[start Task input]
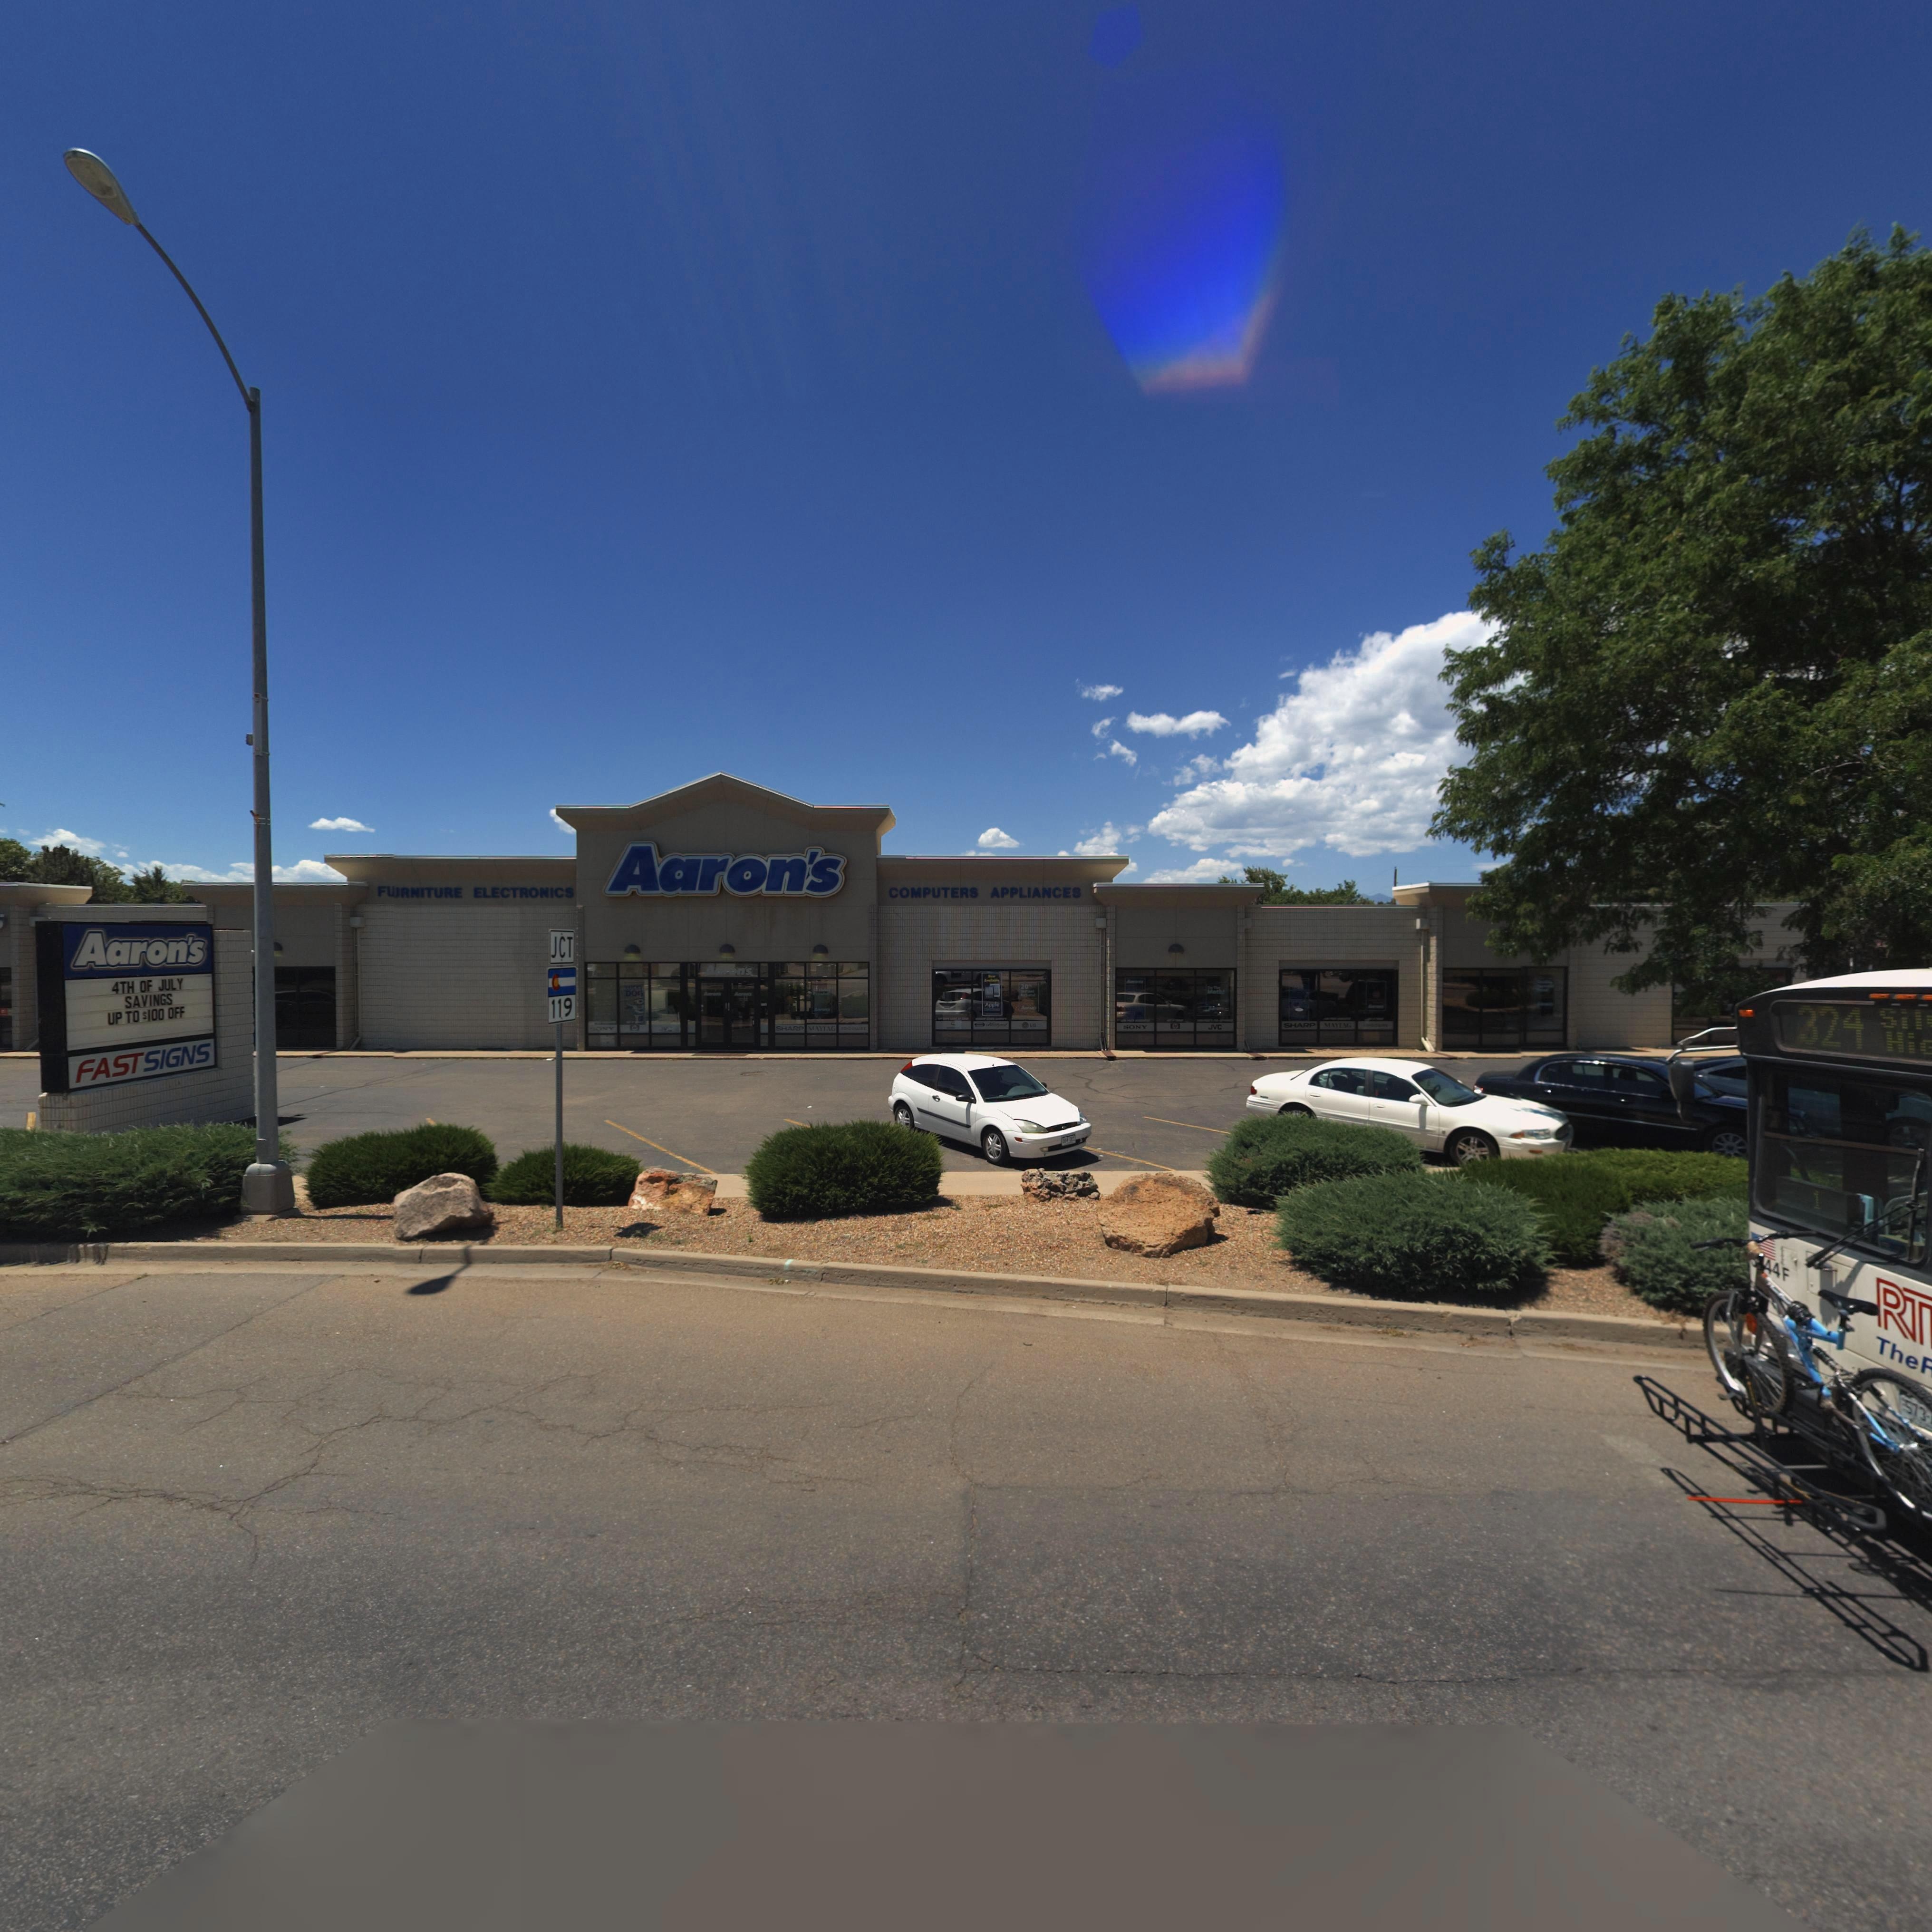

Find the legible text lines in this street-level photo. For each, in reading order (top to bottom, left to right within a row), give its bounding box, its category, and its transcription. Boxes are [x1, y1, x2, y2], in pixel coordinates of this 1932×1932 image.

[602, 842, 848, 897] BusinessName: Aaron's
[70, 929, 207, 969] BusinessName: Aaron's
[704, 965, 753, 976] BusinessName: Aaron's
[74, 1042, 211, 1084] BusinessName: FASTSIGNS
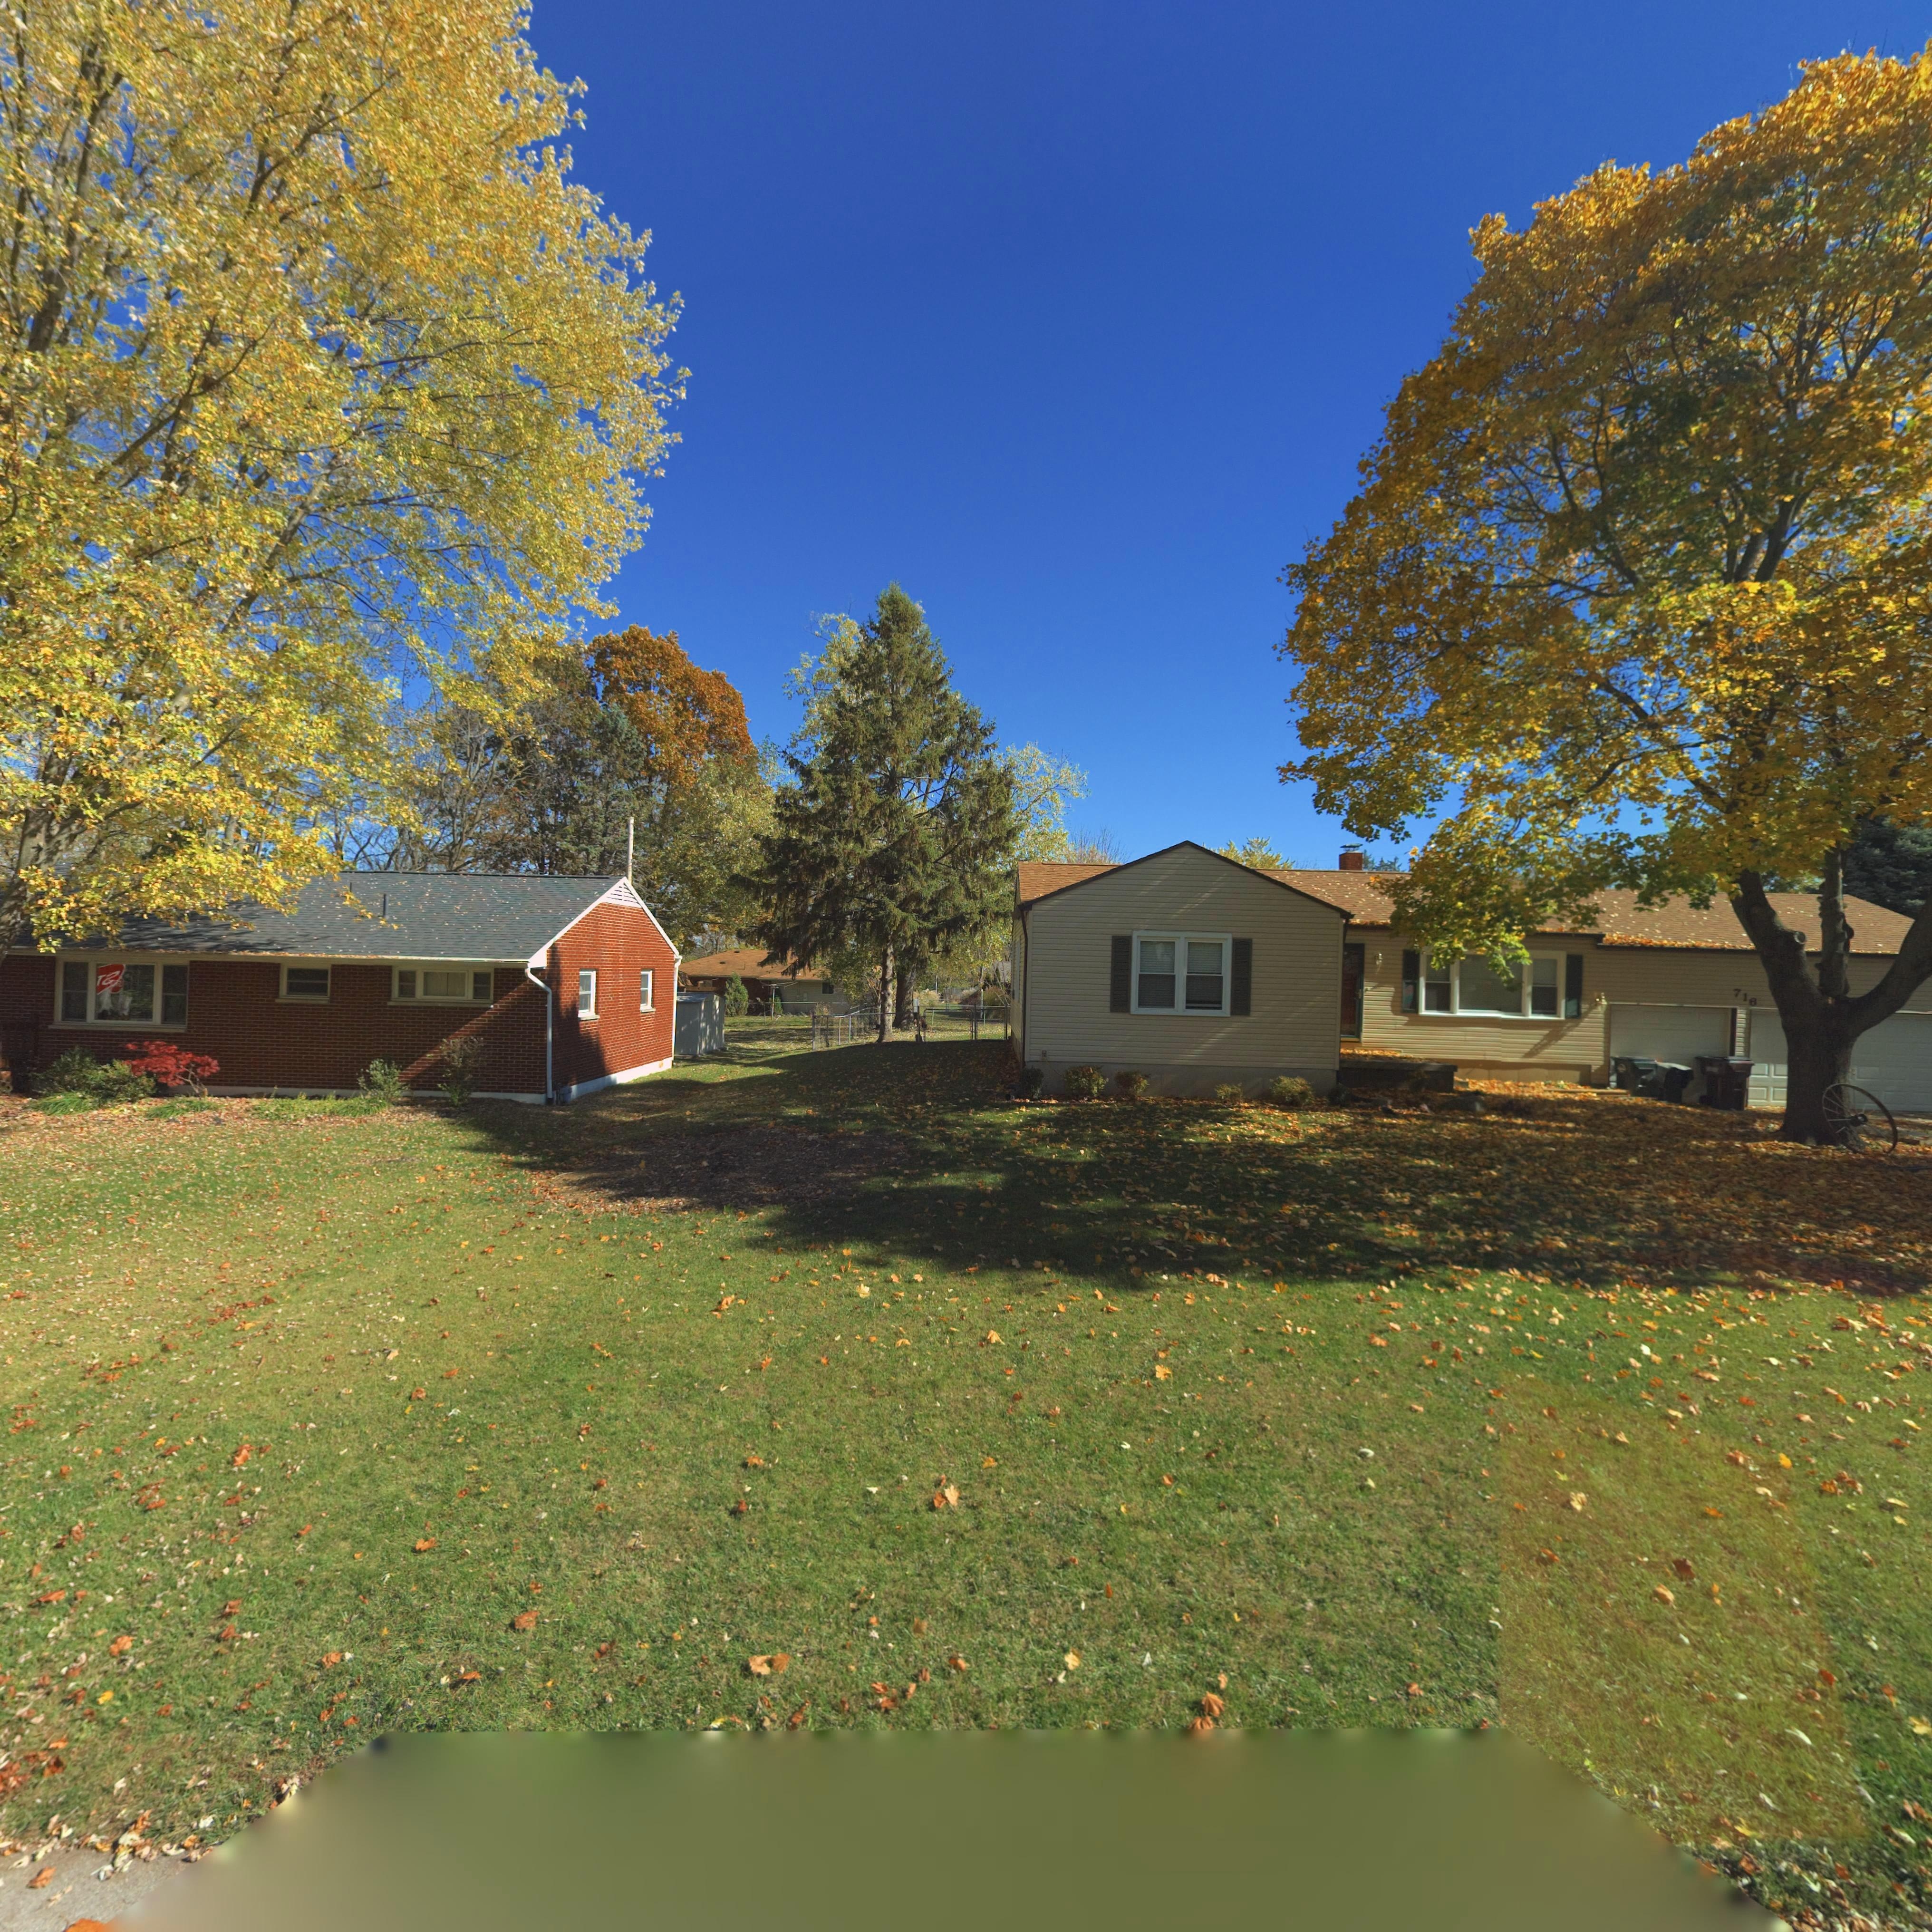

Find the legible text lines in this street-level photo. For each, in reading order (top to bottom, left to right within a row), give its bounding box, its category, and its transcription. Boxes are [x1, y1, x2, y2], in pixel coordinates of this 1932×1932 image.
[end Task input]
● Exercise objective
Could you set out the lines from the start of the items through the line containing "[74, 1042, 211, 1084] BusinessName: FASTSIGNS" as a Markdown table with the columns Row and Line, skipping blank lines and leaving out the pictures?

● Response below
| Row | Line |
|---|---|
| 1 | Find the legible text lines in this street-level photo. For each, in reading order (top to bottom, left to right within a row), give its bounding box, its category, and its transcription. Boxes are [x1, y1, x2, y2], in pixel coordinates of this 1932×1932 image. |
| 2 | [602, 842, 848, 897] BusinessName: Aaron's |
| 3 | [70, 929, 207, 969] BusinessName: Aaron's |
| 4 | [704, 965, 753, 976] BusinessName: Aaron's |
| 5 | [74, 1042, 211, 1084] BusinessName: FASTSIGNS |